The money—the thirty thousand dollars—was the only thing Amanda understood. He knew she would not let him give it back.

“I have to go,” he said.

“It won't be forever.”

Wouldn't it? His bruised leg still ached, though he was fortunate not to have broken any bones, but he dreaded sleep because of the dreams. Heads without bodies placed in crevices in the mountains. One little girl's, which had been calling for soda, started screaming, “Blood! I want blood!”

Last night he had been on the plane again, but with everyone dancing in the aisles, laughing and happy, like they were at a party. He knew if they kept on moving that way, it would make the plane crash. He kept yelling at them to sit down in their seats, but it was as if they couldn't hear him.

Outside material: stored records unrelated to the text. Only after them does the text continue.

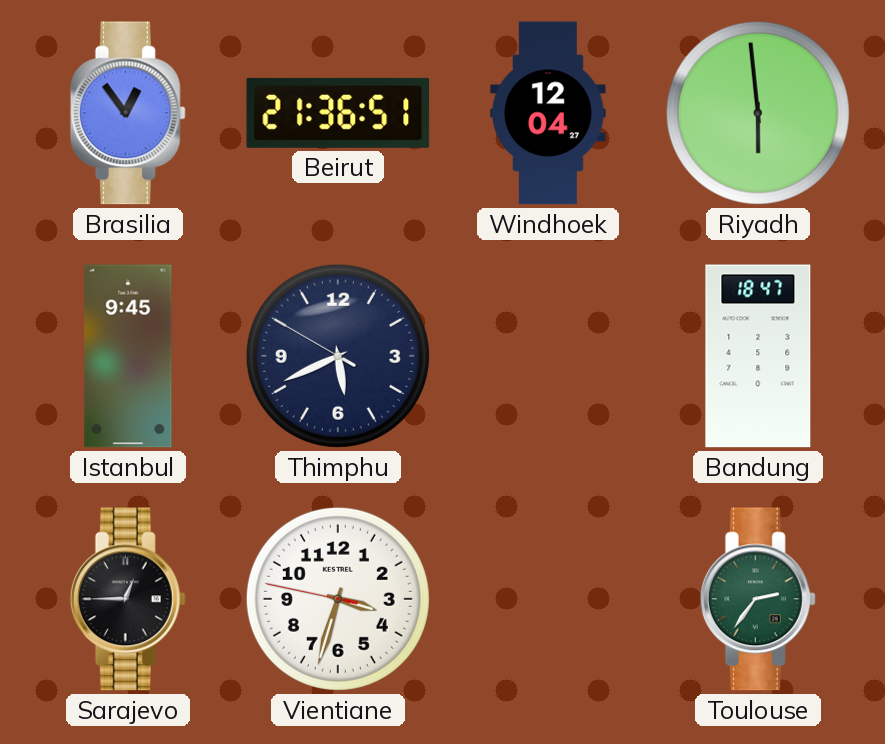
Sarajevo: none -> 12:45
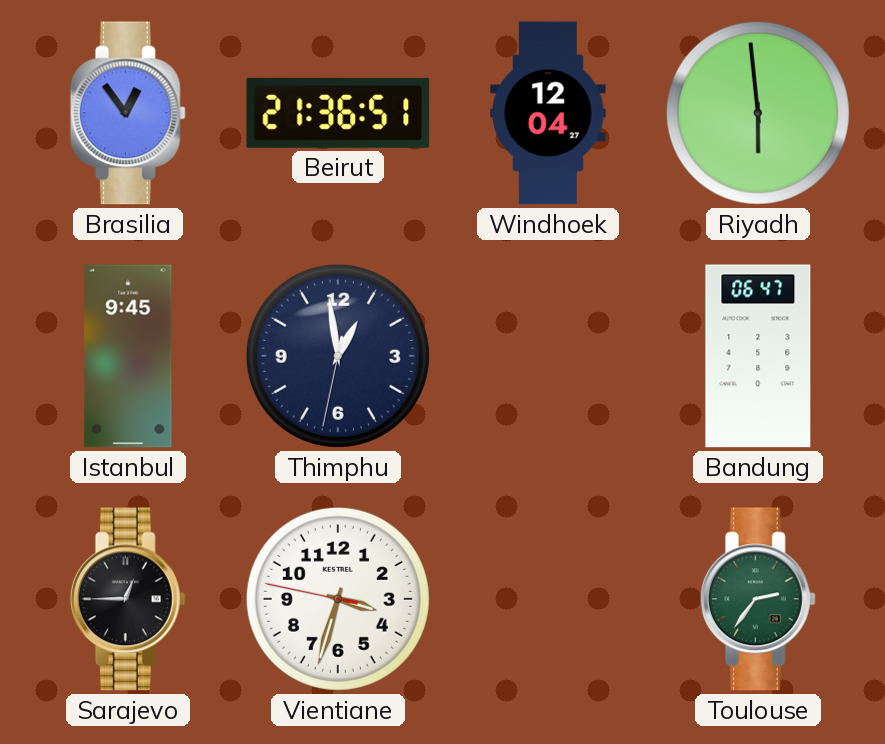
Thimphu: 5:40 -> 12:58
Bandung: 18:47 -> 06:47
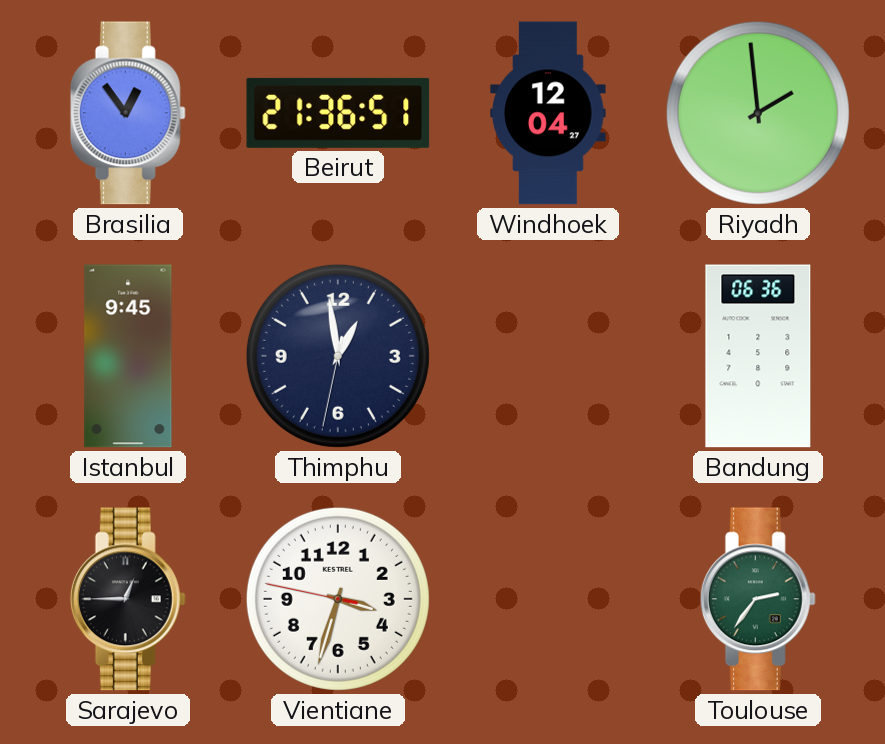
Riyadh: 5:59 -> 1:59
Bandung: 06:47 -> 06:36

Mandy kept telling him it was the nitrous oxide. “What you can't remember is trying to break through in your dreams.”

“But why am
I
being punished? I didn't put dirt in the fuel line. It was sabotage, it had to be! Someone who doesn't want us to get that wilderness charter.”

“It won't be forever,” she said again now.

She didn't know the worst. And he was not going to tell her.